Even if we launched tomorrow, we couldn’t be out of the solar system in 10 years. At least not with any current technology I’m aware of.

You don’t have to be out of the solar system in ten years according to the OP-just off the planet.

If we’re changing the parameters of the OP to something realistic, this is why I made my complaints about the closed life-support system. The closed life support system is ironically the most plausible part of the system. Lifting stuff from Earth, assembling it in space, and rocketing off to Tau Ceti are totally impossible, and this is why I wanted to make clear that a closed life support system that could support X number of people for Y years with food, air, and water is something that has never been done, and the sorts of experiments that have been done, like Biosphere 2, show that this is a really hard problem.

And that’s with free energy from the sun. Require that you power the plant life cycles with artificial light make it really really hard. I mean, yes, we know how to build nuclear power plants. And we could lay in enough Uranium or Plutonium to power it for 100 years, or 200, or whatever. But how many light bulbs are you going to need? How many virtual acres of hydroponic crops are you going to need per person? I realize you can stack racks on top of each other, but you’re going to need a lot of racks, and a lot of lightbulbs, and those lightbulbs are going to break and get dirty. You’re going to need an underground lightbulb factory.

You’re going to need factories that can manufacture all sorts of things that we just take for granted as part of the background noise of industrial civilization.
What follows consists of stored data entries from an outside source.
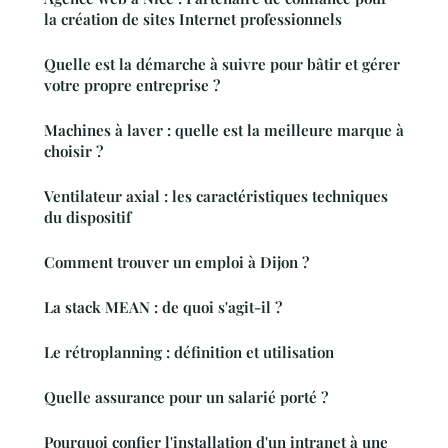
la création de sites Internet professionnels
Quelle est la démarche à suivre pour bâtir et gérer
votre propre entreprise ?
Machines à laver : quelle est la meilleure marque à
choisir ?
Ventilateur axial : les caractéristiques techniques
du dispositif
Comment trouver un emploi à Dijon ?
La stack MEAN : de quoi s'agit-il ?
Le rétroplanning : définition et utilisation
Quelle assurance pour un salarié porté ?
Pourquoi confier l'installation d'un intranet à une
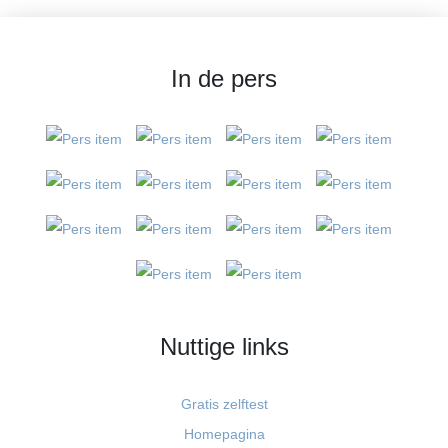
In de pers
Nuttige links
Gratis zelftest
Homepagina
And you can’t revert to a simpler lifestyle, because the survival of the people in the biosphere depends on them being able to fix, maintain, and rebuild every part of the infrastructure of the biosphere, from the nuclear power plant to the farms.
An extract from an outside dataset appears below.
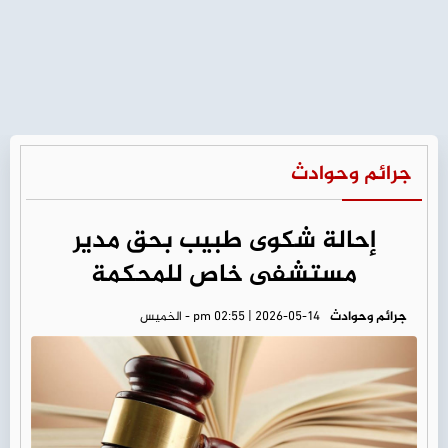
جرائم وحوادث
إحالة شكوى طبيب بحق مدير
مستشفى خاص للمحكمة
جرائم وحوادث
pm 02:55 | 2026-05-14 - الخميس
And not only that, they’re going to have to train their kids to do the same work. No one goes in, no one comes out. If you have a village of 100 specially chosen and trained nuclear engineers and hydroponics experts and fabrication specialists and psychologists, and they have 100 kids, how many of those kids will be trainable into top notch nuclear engineers? You can choose the cream of the crop from universities around the world for the initial crew, but the kids are guaranteed to show reversion to the mean, even with top notch educators packed into the tin can.